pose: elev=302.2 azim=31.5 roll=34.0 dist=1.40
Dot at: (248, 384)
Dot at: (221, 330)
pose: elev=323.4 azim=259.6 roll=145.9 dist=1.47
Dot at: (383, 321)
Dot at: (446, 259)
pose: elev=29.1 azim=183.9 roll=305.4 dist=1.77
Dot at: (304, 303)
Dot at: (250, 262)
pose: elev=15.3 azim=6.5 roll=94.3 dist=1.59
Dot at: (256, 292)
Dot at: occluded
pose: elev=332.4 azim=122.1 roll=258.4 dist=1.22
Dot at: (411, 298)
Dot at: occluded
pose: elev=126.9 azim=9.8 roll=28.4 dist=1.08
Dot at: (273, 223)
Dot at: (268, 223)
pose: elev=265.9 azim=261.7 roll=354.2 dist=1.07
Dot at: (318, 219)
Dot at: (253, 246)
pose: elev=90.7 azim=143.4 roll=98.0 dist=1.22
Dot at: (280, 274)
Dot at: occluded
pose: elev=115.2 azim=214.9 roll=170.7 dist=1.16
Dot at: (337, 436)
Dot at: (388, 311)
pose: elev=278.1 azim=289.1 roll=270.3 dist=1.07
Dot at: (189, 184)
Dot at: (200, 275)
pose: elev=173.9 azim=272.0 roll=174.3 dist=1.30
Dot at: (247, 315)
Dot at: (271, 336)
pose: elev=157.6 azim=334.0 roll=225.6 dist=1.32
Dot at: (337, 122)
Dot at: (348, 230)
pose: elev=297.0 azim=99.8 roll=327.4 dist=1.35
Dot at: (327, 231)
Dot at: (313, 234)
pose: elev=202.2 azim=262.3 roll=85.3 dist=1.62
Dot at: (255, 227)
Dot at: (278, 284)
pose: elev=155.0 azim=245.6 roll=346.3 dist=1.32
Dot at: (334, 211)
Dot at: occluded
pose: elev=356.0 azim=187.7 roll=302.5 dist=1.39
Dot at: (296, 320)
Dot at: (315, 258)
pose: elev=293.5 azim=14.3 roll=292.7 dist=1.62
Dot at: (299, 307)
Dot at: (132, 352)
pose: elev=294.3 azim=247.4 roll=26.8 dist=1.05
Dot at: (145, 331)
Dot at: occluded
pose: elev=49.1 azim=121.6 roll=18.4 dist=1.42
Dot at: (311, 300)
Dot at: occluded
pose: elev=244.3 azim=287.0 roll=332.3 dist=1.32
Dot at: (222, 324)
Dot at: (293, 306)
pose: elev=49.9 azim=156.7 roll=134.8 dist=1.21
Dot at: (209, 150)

——

[PROBLEM STATEMENT] Quote the records above verbatim, starting with the first line and going on through the line containing "Dot at: (348, 230)".

[EXPECTED ANSWER]
pose: elev=302.2 azim=31.5 roll=34.0 dist=1.40
Dot at: (248, 384)
Dot at: (221, 330)
pose: elev=323.4 azim=259.6 roll=145.9 dist=1.47
Dot at: (383, 321)
Dot at: (446, 259)
pose: elev=29.1 azim=183.9 roll=305.4 dist=1.77
Dot at: (304, 303)
Dot at: (250, 262)
pose: elev=15.3 azim=6.5 roll=94.3 dist=1.59
Dot at: (256, 292)
Dot at: occluded
pose: elev=332.4 azim=122.1 roll=258.4 dist=1.22
Dot at: (411, 298)
Dot at: occluded
pose: elev=126.9 azim=9.8 roll=28.4 dist=1.08
Dot at: (273, 223)
Dot at: (268, 223)
pose: elev=265.9 azim=261.7 roll=354.2 dist=1.07
Dot at: (318, 219)
Dot at: (253, 246)
pose: elev=90.7 azim=143.4 roll=98.0 dist=1.22
Dot at: (280, 274)
Dot at: occluded
pose: elev=115.2 azim=214.9 roll=170.7 dist=1.16
Dot at: (337, 436)
Dot at: (388, 311)
pose: elev=278.1 azim=289.1 roll=270.3 dist=1.07
Dot at: (189, 184)
Dot at: (200, 275)
pose: elev=173.9 azim=272.0 roll=174.3 dist=1.30
Dot at: (247, 315)
Dot at: (271, 336)
pose: elev=157.6 azim=334.0 roll=225.6 dist=1.32
Dot at: (337, 122)
Dot at: (348, 230)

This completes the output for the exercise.